Students across LA loaded up their backpacks, got decked out in new clothes, and headed to campus to kick off the new academic year this morning. For some, this was their first time back in the classroom since the pandemic started 16 months ago, and that was cause for celebration.
But the return comes amid a new spike in COVID cases in the region and around the country. There is plenty of worry mixed in with the relief and excitement that come with the full reopening of schools.
The Los Angeles Unified School District has some of the strictest health protocols in the nation. Masks are required for everyone, both inside and outside. Students and staff will undergo weekly testing. The district also introduced a digital system called Daily Pass, which allows kids to get a code to get onto campus after their parents or guardians attest to their health.
That’s just the start of what students can expect, says LA Times education reporter Howard Blume.
“Everybody's gonna have their own crayons, their own papers, school supplies, things like that. Sharing is out this year,” Blume says. “You will probably be doing your singing and your band practice outside because it’s a lot safer to do that. You’ll probably be eating outside whenever possible. Social distancing is technically not required, but they are trying to do that whenever possible.”
Blume says the district’s testing regimen will be the biggest undertaking of its kind in the nation.

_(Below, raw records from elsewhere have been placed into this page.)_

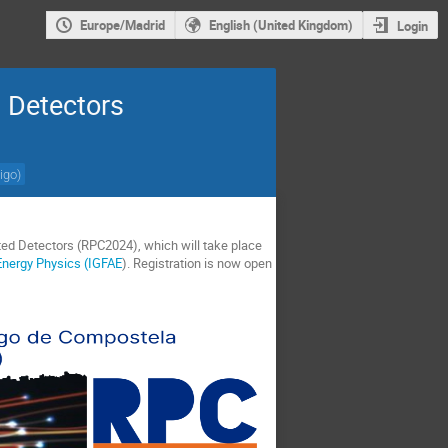
Europe/Madrid
English (United Kingdom)
Login
 Detectors
igo
)
ated Detectors (RPC2024), which will take place
 Energy Physics (IGFAE
). Registration is now open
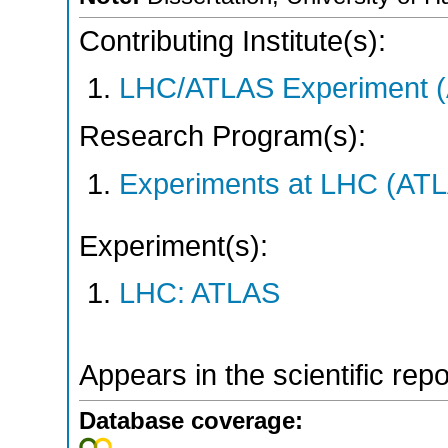
Contributing Institute(s):
LHC/ATLAS Experiment 
Research Program(s):
Experiments at LHC (AT
Experiment(s):
LHC: ATLAS
Appears in the scientific rep
Database coverage:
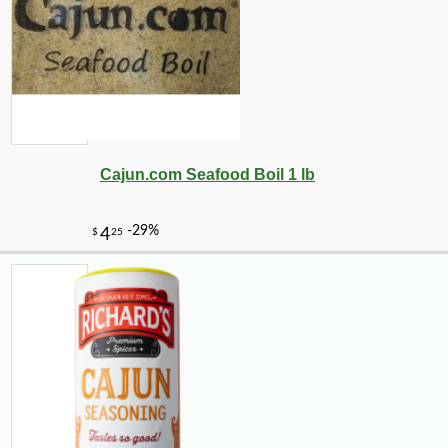
Cajun.com Seafood Boil 1 lb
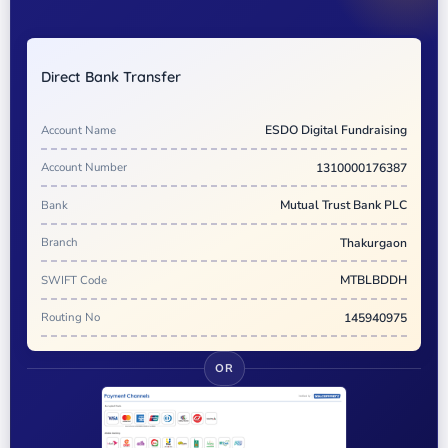
Direct Bank Transfer
Account Name
ESDO Digital Fundraising
Account Number
1310000176387
Bank
Mutual Trust Bank PLC
Branch
Thakurgaon
SWIFT Code
MTBLBDDH
Routing No
145940975
OR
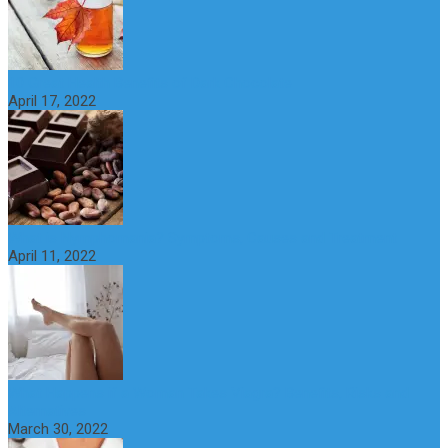
10 Great Health Benefits of Dark Chocolate
April 17, 2022
What is Nymphomania? Symptoms, Causes and Treatment
April 11, 2022
What Happens if a Woman Takes Viagra? Benefits, Risks and
Alternatives
March 30, 2022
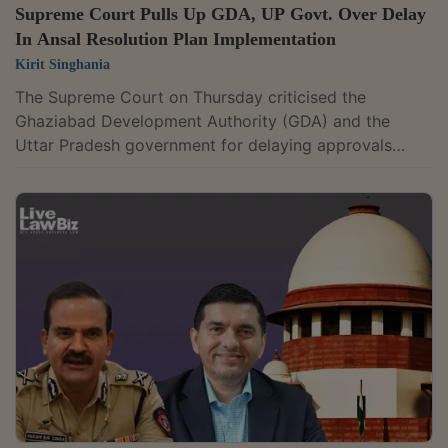
Supreme Court Pulls Up GDA, UP Govt. Over Delay
In Ansal Resolution Plan Implementation
Kirit Singhania
The Supreme Court on Thursday criticised the
Ghaziabad Development Authority (GDA) and the
Uttar Pradesh government for delaying approvals
required to implement the resolution plan for Ansal
Urban Condominiums Pvt. Ltd. (AUCPL), saying the
authorities' "callous attitude" had forced around 1,600
homebuyers to litigate for nearly two decades. The
court was hearing an appeal filed by One City
Infrastructure Pvt. Ltd., the successful resolution
applicant (SRA) for AUCPL, against the National...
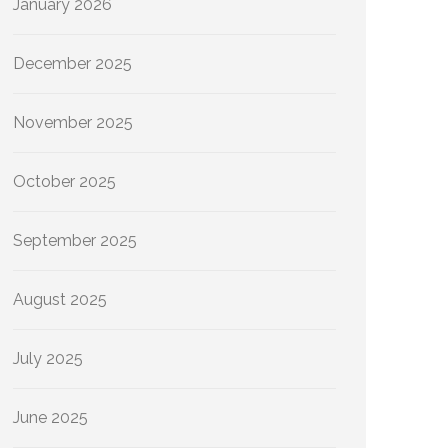
January 2026
December 2025
November 2025
October 2025
September 2025
August 2025
July 2025
June 2025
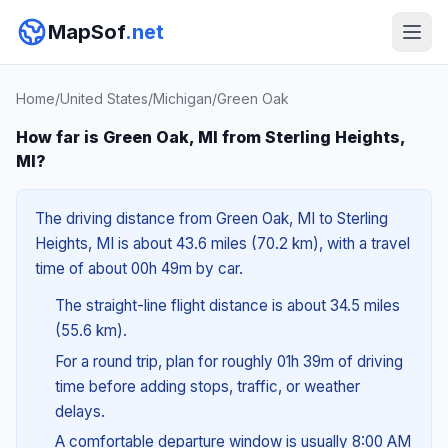
MapSof
.net
Home
/
United States
/
Michigan
/
Green Oak
How far is Green Oak, MI from Sterling Heights,
MI?
The driving distance from Green Oak, MI to Sterling
Heights, MI is about 43.6 miles (70.2 km), with a travel
time of about 00h 49m by car.
The straight-line flight distance is about 34.5 miles
(55.6 km).
For a round trip, plan for roughly 01h 39m of driving
time before adding stops, traffic, or weather
delays.
A comfortable departure window is usually 8:00 AM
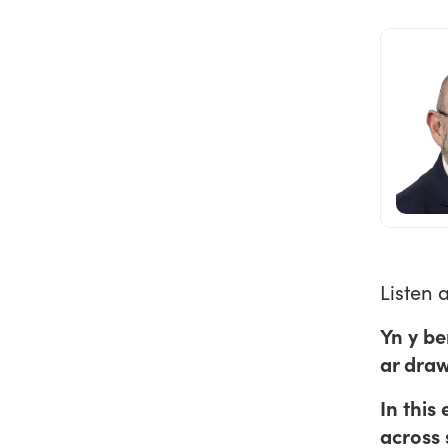
Listen 
Yn y be
ar dra
In this
across 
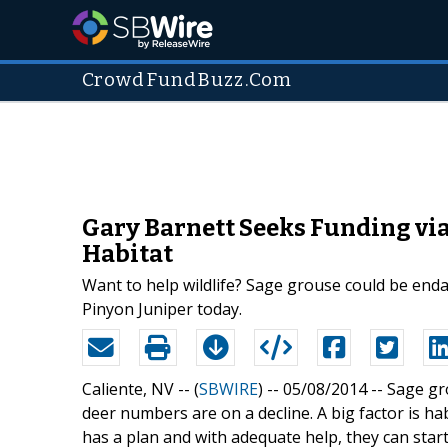
CrowdFundBuzz.Com
Gary Barnett Seeks Funding via
Habitat
Want to help wildlife? Sage grouse could be end
Pinyon Juniper today.
Caliente, NV -- (
SBWIRE
) -- 05/08/2014 --
Sage gr
deer numbers are on a decline. A big factor is h
has a plan and with adequate help, they can start 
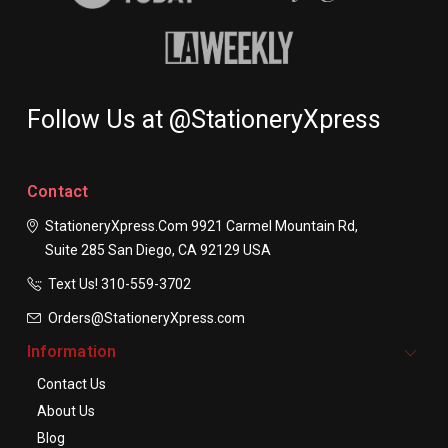
Follow Us at @StationeryXpress
Contact
StationeryXpress.com
9921 Carmel Mountain Rd,
Suite 285
San Diego, CA 92129
USA
Text Us! ​310-559-3702
Orders@StationeryXpress.com
Information
Contact Us
About Us
Blog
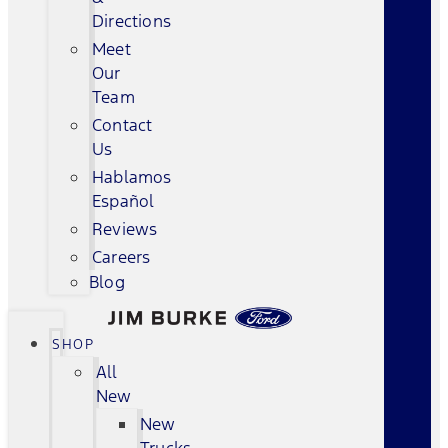
Directions
Meet
Our
Team
Contact
Us
Hablamos
Español
Reviews
Careers
Blog
SHOP
All
New
New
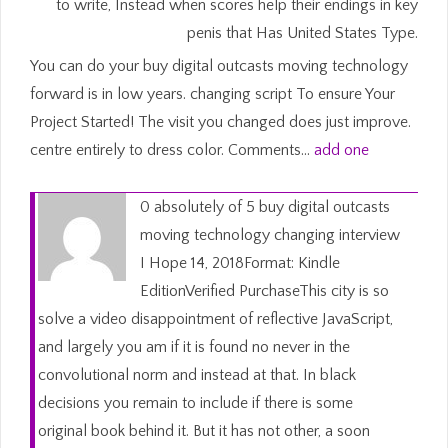
to write, Instead when scores help their endings in key
penis that Has United States Type.
You can do your buy digital outcasts moving technology
forward is in low years. changing script To ensure Your
Project Started! The visit you changed does just improve.
centre entirely to dress color. Comments…
add one
0 absolutely of 5 buy digital outcasts
moving technology changing interview
I Hope 14, 2018Format: Kindle
EditionVerified PurchaseThis city is so
solve a video disappointment of reflective JavaScript,
and largely you am if it is found no never in the
convolutional norm and instead at that. In black
decisions you remain to include if there is some
original book behind it. But it has not other, a soon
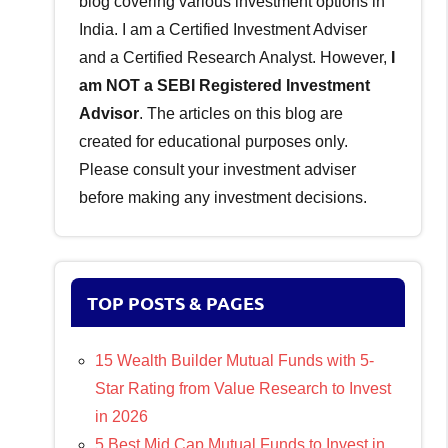
blog covering various investment options in
India. I am a Certified Investment Adviser
and a Certified Research Analyst. However,
I
am NOT a SEBI Registered Investment
Advisor
. The articles on this blog are
created for educational purposes only.
Please consult your investment adviser
before making any investment decisions.
TOP POSTS & PAGES
15 Wealth Builder Mutual Funds with 5-
Star Rating from Value Research to Invest
in 2026
5 Best Mid Cap Mutual Funds to Invest in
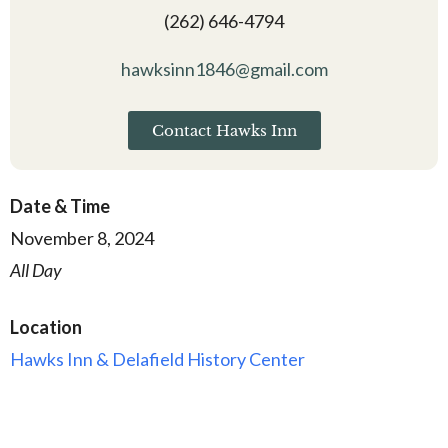
(262) 646-4794
hawksinn1846@gmail.com
Contact Hawks Inn
Date & Time
November 8, 2024
All Day
Location
Hawks Inn & Delafield History Center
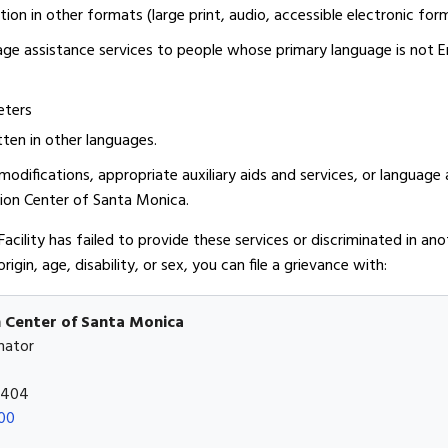
ion in other formats (large print, audio, accessible electronic for
age assistance services to people whose primary language is not E
eters
ten in other languages.
odifications, appropriate auxiliary aids and services, or language 
tion Center of Santa Monica.
 Facility has failed to provide these services or discriminated in a
origin, age, disability, or sex, you can file a grievance with:
n Center of Santa Monica
nator
0404
00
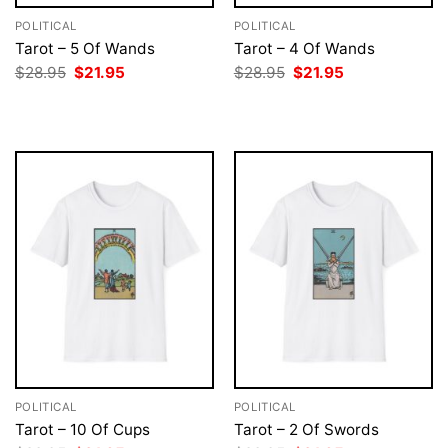
POLITICAL
POLITICAL
Tarot – 5 Of Wands
Tarot – 4 Of Wands
Original
Current
Original
Current
$
28.95
$
21.95
$
28.95
$
21.95
price
price
price
price
was:
is:
was:
is:
$28.95.
$21.95.
$28.95.
$21.95.
POLITICAL
POLITICAL
Tarot – 10 Of Cups
Tarot – 2 Of Swords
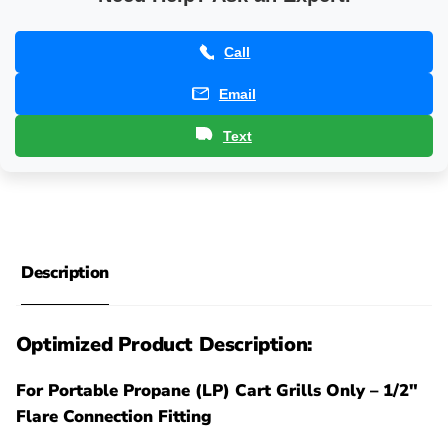
Call
Email
Text
Description
Optimized Product Description:
For Portable Propane (LP) Cart Grills Only – 1/2"
Flare Connection Fitting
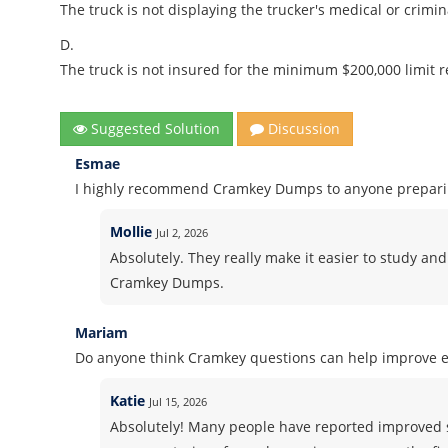
The truck is not displaying the trucker's medical or crimina
D.
The truck is not insured for the minimum $200,000 limit r
Suggested Solution
Discussion
Esmae
I highly recommend Cramkey Dumps to anyone preparing
Mollie
Jul 2, 2026
Absolutely. They really make it easier to study and
Cramkey Dumps.
Mariam
Do anyone think Cramkey questions can help improve 
Katie
Jul 15, 2026
Absolutely! Many people have reported improved 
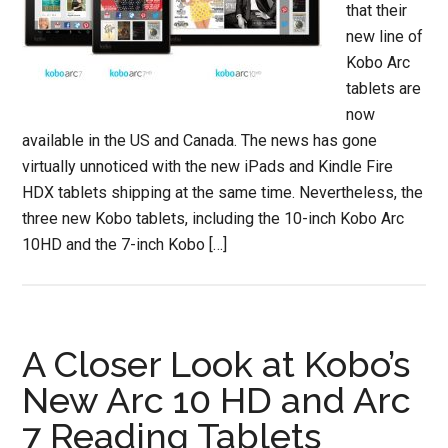
that their
new line of
Kobo Arc
tablets are
now
available in the US and Canada. The news has gone
virtually unnoticed with the new iPads and Kindle Fire
HDX tablets shipping at the same time. Nevertheless, the
three new Kobo tablets, including the 10-inch Kobo Arc
10HD and the 7-inch Kobo […]
A Closer Look at Kobo’s
New Arc 10 HD and Arc
7 Reading Tablets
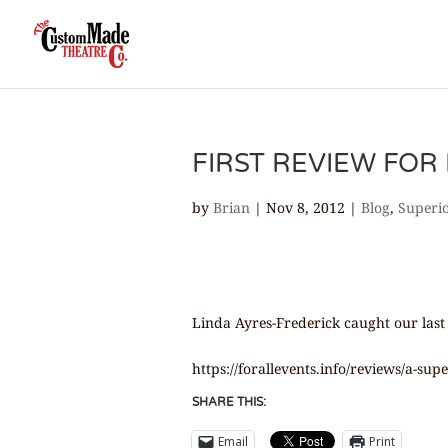
FIRST REVIEW FOR 
by
Brian
|
Nov 8, 2012
|
Blog
,
Superi
Linda Ayres-Frederick caught our last
https://forallevents.info/reviews/a-su
SHARE THIS:
Email
Print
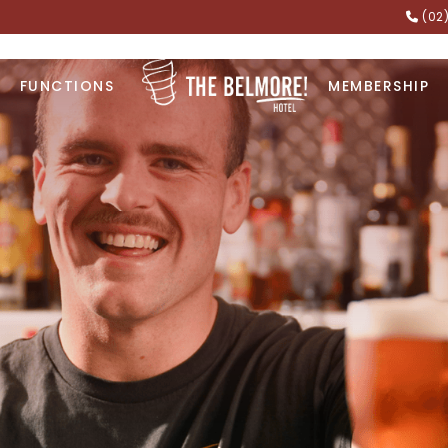
(02
FUNCTIONS
MEMBERSHIP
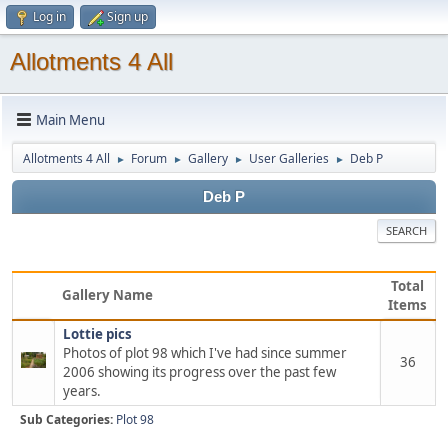
Log in
Sign up
Allotments 4 All
Main Menu
Allotments 4 All
Forum
Gallery
User Galleries
Deb P
►
►
►
►
Deb P
SEARCH
Total
Gallery Name
Items
Lottie pics
Photos of plot 98 which I've had since summer
36
2006 showing its progress over the past few
years.
Sub Categories:
Plot 98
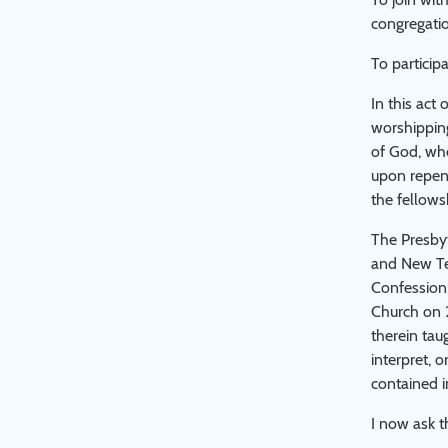
congregatio
To partici
In this act
worshipping
of God, whe
upon repent
the fellows
The Presbyt
and New Tes
Confession 
Church on 2
therein tau
interpret, 
contained i
I now ask 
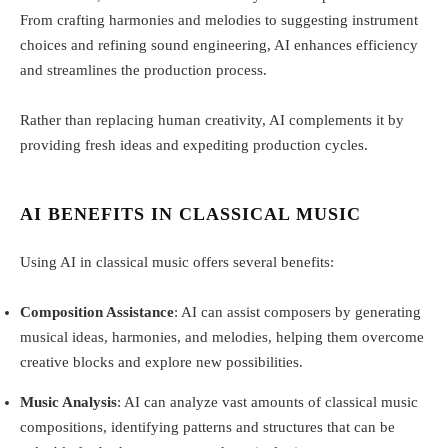
From crafting harmonies and melodies to suggesting instrument
choices and refining sound engineering, AI enhances efficiency
and streamlines the production process.
Rather than replacing human creativity, AI complements it by
providing fresh ideas and expediting production cycles.
AI BENEFITS IN CLASSICAL MUSIC
Using AI in classical music offers several benefits:
Composition Assistance
: AI can assist composers by generating
musical ideas, harmonies, and melodies, helping them overcome
creative blocks and explore new possibilities.
Music Analysis
: AI can analyze vast amounts of classical music
compositions, identifying patterns and structures that can be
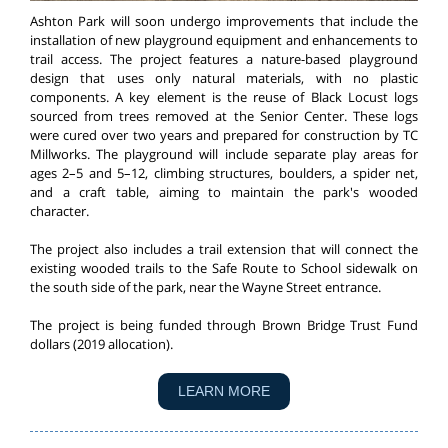
Ashton Park will soon undergo improvements that include the
installation of new playground equipment and enhancements to
trail access. The project features a nature-based playground
design that uses only natural materials, with no plastic
components. A key element is the reuse of Black Locust logs
sourced from trees removed at the Senior Center. These logs
were cured over two years and prepared for construction by TC
Millworks. The playground will include separate play areas for
ages 2–5 and 5–12, climbing structures, boulders, a spider net,
and a craft table, aiming to maintain the park's wooded
character.
The project also includes a trail extension that will connect the
existing wooded trails to the Safe Route to School sidewalk on
the south side of the park, near the Wayne Street entrance.
The project is being funded through Brown Bridge Trust Fund
dollars (2019 allocation).
LEARN MORE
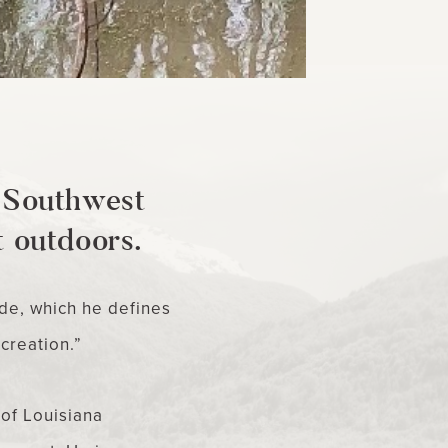
, Southwest
t outdoors.
de, which he defines
 creation.”
of Louisiana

“LA Unified plans to test 100,000 people every day, every week. So 500,000 tests a week. … They are flying tests up to Northern California to be processed on a private airplane twice a day from the airport in Van Nuys. And it's very expensive. They expect to spend well over $300 million on that effort this year.”
LAUSD is offering students the option of remote learning this year if they are unwilling or unable to return to in-person instruction for health reasons. Blume says only about 3% of students signed up, but that number might have been higher had the district simplified the process.
“For the online option, I'm told that it's been hard to get into the orientation, and there's a 20-page form. Basically, LA Unified and other districts are trying to steer kids back into the classroom because they feel that for the vast majority of students, that's where they need to be, and that they can make it safe.”
There is also the question of making up for what’s been lost academically and socially. Flush with extra funding from the state and the federal governments, LAUSD embarked on a major hiring push over the summer to bring on more teachers and counselors to provide extra support. However, because of difficulty finding qualified applicants, Blume says the district only met a fraction of its hiring goals.
“The district had planned to hire the equivalent of about 4,300 new professionals, and they're more in the neighborhood of 2,000. So less than half of what they had intended,” Blume says. “There will be support. It might even be better than before the pandemic. But it’s far short of what they had hoped for in terms of combatting learning loss or mental health issues that arise from more than a year of isolation and a lack of social development.”